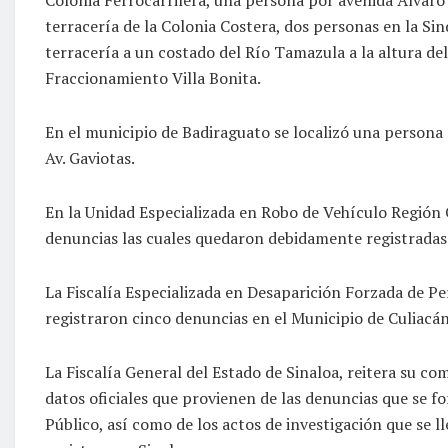
terracería de la Colonia Costera, dos personas en la Si
terracería a un costado del Río Tamazula a la altura del
Fraccionamiento Villa Bonita.
En el municipio de Badiraguato se localizó una persona 
Av. Gaviotas.
En la Unidad Especializada en Robo de Vehículo Región 
denuncias las cuales quedaron debidamente registradas 
La Fiscalía Especializada en Desaparición Forzada de P
registraron cinco denuncias en el Municipio de Culiacán,
La Fiscalía General del Estado de Sinaloa, reitera su 
datos oficiales que provienen de las denuncias que se f
Público, así como de los actos de investigación que se l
· · · · ·
> Exercise brief
Retype word for word the line above with "La Fiscalía Especializada" and all lines after it, nothing else.

> Result of this task
La Fiscalía Especializada en Desaparición Forzada de P
registraron cinco denuncias en el Municipio de Culiacán,
La Fiscalía General del Estado de Sinaloa, reitera su 
datos oficiales que provienen de las denuncias que se f
Público, así como de los actos de investigación que se l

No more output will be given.